I advised against her doing so. I told her, as I’ve told family members, that I don’t consider it a good idea to use one’s real name in connection with social media. ‘But Robert’, some of you are probably saying, ‘isn’t your user handle on just about everything your name?’
Yes, it is. And I regret that.
Putting aside for a moment the reality that I write under my legal name, and therefore it must be connected with my social media brand (AKA: the job of actually being an author in this day and age, sadly), I wish I had the social media awareness to operate under a pseudonym. Sadly, I came of digital age when such wisdom wasn’t as readily available as one would have hoped (IE: people told me not to use my real name but I was a moron).
Today, most social media systems allow you to change your name, but nothing on the internet goes away. I have negative confidence that making such a change would be impactful. I have actually seen the contrary. Worse, I have seen such efforts backfire as people were accused of attempting to hide things because they made such efforts.
I’ve seen friends miss out on career and personal opportunities because of their social media presence. I’ve seen lives ruined because people were unable to create any buffer between their digital identity and their real-world identity. As such, I’ve come to value what I feel at this point I can never have: a healthy divider between those two lives. That kind of privacy is one that, once surrendered, can never be retained.
But then I got to thinking…
Should that privacy be a thing?
We have a conception of how we think the world should operate, that one’s privacy is a paramount right. And yet, it’s something many of us hand over with some speed when weighed against a cool new thing like social media. If everybody’s surrendered the privacy, is it really something that we can say we prize?

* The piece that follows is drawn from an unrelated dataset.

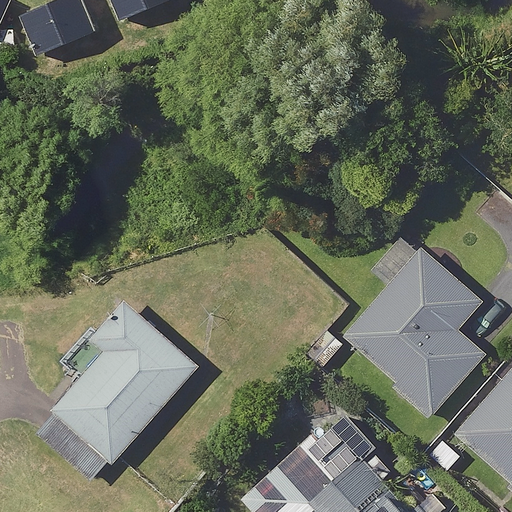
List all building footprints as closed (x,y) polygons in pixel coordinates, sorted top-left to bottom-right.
[(0,0),(0,42),(18,6),(6,0),(0,0)] [(109,41),(91,0),(21,29),(37,70),(109,41)] [(195,3),(193,0),(110,0),(123,31),(195,3)] [(487,305),(425,251),(347,339),(435,417),(489,356),(462,333),(487,305)] [(203,370),(126,304),(93,343),(107,353),(53,414),(116,466),(203,370)] [(511,376),(459,436),(511,483),(511,376)] [(410,511),(363,458),(313,505),(319,511),(410,511)]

Ownership, mailing address, birth records, voting records, all of these things are publicly available. What is it on social media that we think should be excluded? What happens on this platform that we feel we should somehow be free from? Is it privacy we want, or some level of anonymity that we think we are guaranteed?
If a person snaps a picture of us in a public place, that isn’t considered a violation of our privacy. Why should social media be any different?
As for poor choices, radical displays, and other elements of our life-long presence online, I’m not sure I buy into the notion that we need to be ‘protected’ from that either. At least not any more than normal. If a person in their youth does something atrocious (say something racist, sexist, or even borderline criminal) and then brags about it online, should we give them a pass simply because of their youth? Should we give them a pass simply because a certain amount of time has passed since? I’m not so sure.
As for people evolving and changing, and the consequences of what is the status quo now versus in the future, I’m not sure that’s really that big of an issue either. From my childhood in the 1980s to blossoming into adulthood in the 2000s, I saw a massive shift in cultural perception regarding tattoos. Once thought of as shameful things that needed to be hidden at all costs, some companies now proudly hire people with visible tattoos. Whether people acknowledge decisions made in youth might not reflect who they are today, or people simply refusing to hide aspects of their personal beliefs, tattoos are common-place in society. Might social media…how shall we say, quirks, be the same?
I don’t have an answer. And I don’t think my advice has changed, regarding my friend’s thoughts. I will just say that I’m not so certain my stance is born out of pragmatism as it might merely be intellectual habit. And maybe that’s a habit that can be laid to rest.